The Thinx Instagram page, operated under the handle @shethinx, is an even mix of user-generated content (UGC), subtle product placement, and informative infographics. While it’s clear what products the brand sells, the Thinx Instagram page, much like its blog, is another in-house created opportunity for women to self-educate and find a community.
6. House of Wise
Similar to Thinx, House of Wise is another female-owned and operated DTC eCommerce business. House of Wise sells CBD products, like tinctures and gummies, with an affiliate or referral business model. A relatively new business, the company has found success by immediately building a community.
In a series of tweets, House of Wise founder Amanda Goetz explains she has opted for an “omnichannel” strategy that favors building company “cheerleaders and affiliates” rather than paid ads. While Goetz recognizes that paid ads have their place in today’s increasingly digital society, a large portion of the marketing budget is allocated towards building relationships with customers that inevitably boost the brand.
For this reason, House of Wise is currently operating an ambassador program, dubbed #WiseWomen. Ambassadors apply via the House of Wise website and receive a custom commission code that allows them to earn 20% of every order’s total when friends and family use their link to purchase.
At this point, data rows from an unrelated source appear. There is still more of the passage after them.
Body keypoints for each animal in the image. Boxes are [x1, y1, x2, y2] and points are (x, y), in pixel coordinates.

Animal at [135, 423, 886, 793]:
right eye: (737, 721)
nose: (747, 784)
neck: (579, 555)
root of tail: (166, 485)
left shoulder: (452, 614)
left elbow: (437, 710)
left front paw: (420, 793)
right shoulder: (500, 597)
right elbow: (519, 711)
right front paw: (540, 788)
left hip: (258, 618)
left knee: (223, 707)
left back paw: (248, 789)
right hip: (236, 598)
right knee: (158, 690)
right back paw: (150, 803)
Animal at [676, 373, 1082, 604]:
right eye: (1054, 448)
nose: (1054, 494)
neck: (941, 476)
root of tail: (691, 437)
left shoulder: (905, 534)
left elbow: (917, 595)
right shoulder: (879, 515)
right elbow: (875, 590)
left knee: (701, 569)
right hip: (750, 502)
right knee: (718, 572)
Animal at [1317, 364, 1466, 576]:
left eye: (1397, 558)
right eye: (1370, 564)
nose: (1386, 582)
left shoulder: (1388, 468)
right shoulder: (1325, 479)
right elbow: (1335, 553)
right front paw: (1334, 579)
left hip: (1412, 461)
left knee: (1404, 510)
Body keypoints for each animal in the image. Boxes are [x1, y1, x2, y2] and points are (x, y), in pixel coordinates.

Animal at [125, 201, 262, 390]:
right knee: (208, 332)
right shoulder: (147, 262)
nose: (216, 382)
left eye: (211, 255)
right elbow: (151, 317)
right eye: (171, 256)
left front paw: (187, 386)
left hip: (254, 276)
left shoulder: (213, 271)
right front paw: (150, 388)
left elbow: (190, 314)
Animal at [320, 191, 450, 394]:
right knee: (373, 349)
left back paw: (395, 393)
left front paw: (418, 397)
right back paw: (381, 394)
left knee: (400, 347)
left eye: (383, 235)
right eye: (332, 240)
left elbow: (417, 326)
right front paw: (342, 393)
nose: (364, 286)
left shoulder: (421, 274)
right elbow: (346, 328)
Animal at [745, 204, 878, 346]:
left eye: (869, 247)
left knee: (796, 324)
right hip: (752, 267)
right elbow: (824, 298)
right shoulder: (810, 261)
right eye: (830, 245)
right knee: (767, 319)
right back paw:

With this model, ambassadors have a constant incentive to share the product and consumers have real users they can trust for recommendations.
Last but not least, Gymshark is a British fitness apparel and accessories brand that was launched in 2012 and has made quite the stir in the eCommerce world since then. A recent case study that analyzed the growth of Gymshark over the years reveals the key to its in-house media power is via successful partnerships with popular influencers.
Just one click over to the brand’s website reveals its most recent collaboration with Whitney Simmons, a lifestyle and fitness influencer with more than 3.2 million Instagram followers. The phrase “Gymshark Athlete” is even in Whitney’s bio, with the most recent collab filling her feed.
Using just social media and influencer marketing, Gymshark was able to boast 193% compound sales growth over three consecutive years. Recent growth may be attributed to the brand’s popular Tik Tok page, which features a cool 3.3 million followers in addition to the 5.4 million it’s gathered on Instagram.
Relying on paid ads as your primary distribution channel is only getting more expensive. While going cold turkey and removing your entire ad budget at once isn’t a great move, the sooner you get started building out your media company the better. Now more than ever, eCommerce brands can gain consumer trust and get closer to their customers by building a media company.